Still, his goal is to overthrow Aristide, who was elected with 92% of the vote last Nov. 26. "We will enter the National Palace," Gourgue assured his listeners. "The adversary himself faces so many problems and difficulties that practically he will be obliged to remove himself. He has taken power in very negative conditions, so there is a time factor which will come into play."
But lack of popular support is clearly not one of the "negative conditions." Popular organizations, neighborhood groups, and individuals deployed themselves in the days before the inauguration to sweep streets, clean gutters, and paint lamp-posts, street curbs, and walls with fresh coats of red and blue paint. Popular organizations also set up "security barricades" of burning tires on certain roads around the capital in a mostly symbolic gesture to curb would-be trouble-makers. But, mostly, the streets around the capital were remarkably calm.
In last minute preparations on inauguration eve, workers laid a new forest green carpet in the Parliament, varnished a new podium, and installed new sinks and computers. Similar teams applied themselves with hammers, ladders, and brooms to the National Cathedral and Palace.

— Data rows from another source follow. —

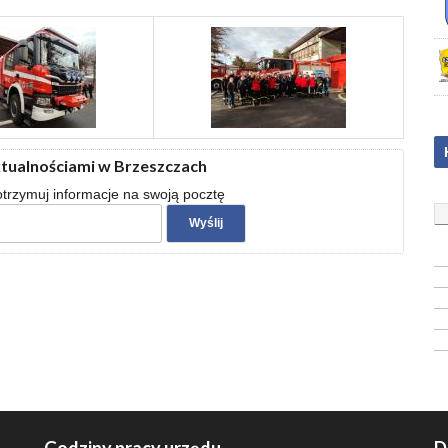
ktualnościami w Brzeszczach
 otrzymuj informacje na swoją pocztę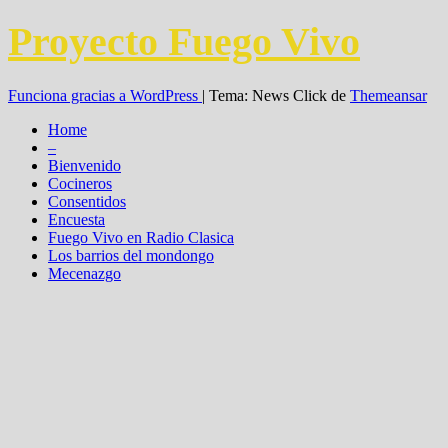
Proyecto Fuego Vivo
Funciona gracias a WordPress
|
Tema: News Click de
Themeansar
Home
–
Bienvenido
Cocineros
Consentidos
Encuesta
Fuego Vivo en Radio Clasica
Los barrios del mondongo
Mecenazgo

Certainly, the new Republican administration of George W. Bush in Washington will take Gourgue's "time factor" into account if it launches a campaign of low-intensity warfare against the Aristide government as Bush senior did in 1991. That campaign culminated in the Sep. 30, 1991 coup d'état against Aristide, which sent him into a three-year exile.
Although Taiwan, Cuba, and several other Latin American and Caribbean nations are sending high level delegations, Hipolito Mejia, the president of the neighboring Dominican Republic, is the only head of state attending Aristide's inauguration as of Feb. 6. Furthermore, Mejia reportedly faced strong objections from the Dominican military establishment. All this indicates the extent of the U.S. and European Union's campaign to isolate and vilify Aristide and the Lavalas movement. But it is clear on inauguration eve, that the campaign has not worked in Haiti and, if anything, has strengthened the people's attachment to Aristide and resolve to fight for Haiti's sovereignty.